In dishes that require a little to-order finesse, however, Mr. Martino's can use work. Entrees with reheated boneless chicken breast were dry. Penne with fried zucchini was filled with spears of limp squash. The broccoli rabe - so effective as a bitter counterpoint to the pasta - was, on its own, a bowl of bitter, stringy, off-green mush.

Most problematic, though, was a risotto special that was flavorful but full of rubbery bay scallop nubs. There's an easy way, of course, to extract the mollusks' full flavor for the rice without overcooking the final dish (a simple stock - with fresh scallops added at the last minute - would do). But that might require a change in the routine.

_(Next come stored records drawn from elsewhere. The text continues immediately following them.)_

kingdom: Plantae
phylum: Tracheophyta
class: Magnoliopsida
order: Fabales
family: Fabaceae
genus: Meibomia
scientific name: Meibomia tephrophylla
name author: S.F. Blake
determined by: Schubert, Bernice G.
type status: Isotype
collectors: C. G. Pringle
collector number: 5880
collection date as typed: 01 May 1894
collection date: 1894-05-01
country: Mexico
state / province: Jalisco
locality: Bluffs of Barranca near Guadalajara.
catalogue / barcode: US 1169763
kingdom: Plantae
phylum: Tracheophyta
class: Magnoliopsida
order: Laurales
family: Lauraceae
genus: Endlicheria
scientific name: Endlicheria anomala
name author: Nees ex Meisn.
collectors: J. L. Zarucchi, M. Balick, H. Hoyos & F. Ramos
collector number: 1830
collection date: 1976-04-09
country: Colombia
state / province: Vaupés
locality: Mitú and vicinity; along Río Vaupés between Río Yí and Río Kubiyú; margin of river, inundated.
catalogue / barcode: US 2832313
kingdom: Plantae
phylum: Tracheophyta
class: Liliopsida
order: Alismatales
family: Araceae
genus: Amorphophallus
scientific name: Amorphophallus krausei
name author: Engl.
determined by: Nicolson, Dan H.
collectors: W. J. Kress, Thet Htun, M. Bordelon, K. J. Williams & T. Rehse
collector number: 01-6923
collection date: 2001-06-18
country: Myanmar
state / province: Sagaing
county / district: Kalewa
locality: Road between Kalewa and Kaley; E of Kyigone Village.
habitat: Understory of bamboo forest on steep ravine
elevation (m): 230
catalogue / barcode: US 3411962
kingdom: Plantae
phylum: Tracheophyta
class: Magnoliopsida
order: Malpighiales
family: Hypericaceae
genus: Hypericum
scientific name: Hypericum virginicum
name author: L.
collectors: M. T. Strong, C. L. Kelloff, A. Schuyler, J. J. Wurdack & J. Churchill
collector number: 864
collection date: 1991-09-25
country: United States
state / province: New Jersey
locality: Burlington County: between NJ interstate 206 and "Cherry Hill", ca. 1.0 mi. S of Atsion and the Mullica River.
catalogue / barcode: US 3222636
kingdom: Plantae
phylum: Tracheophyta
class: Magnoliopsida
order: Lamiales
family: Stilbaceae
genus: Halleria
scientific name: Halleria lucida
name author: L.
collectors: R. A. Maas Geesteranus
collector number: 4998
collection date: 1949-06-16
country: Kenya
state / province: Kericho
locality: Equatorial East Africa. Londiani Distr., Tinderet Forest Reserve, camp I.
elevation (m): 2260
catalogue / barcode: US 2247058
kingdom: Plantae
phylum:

"We're just a crazy little restaurant and we can't change. This is who we are," Marc said without a hint of defensiveness, amazingly, after I'd sent my dish back. "Can I get you something else?"

You bet - another plate of sausage and polenta, please. Once you get to know (and embrace) Mr. Martino's many quirks, it's easy to see why it really doesn't need to change.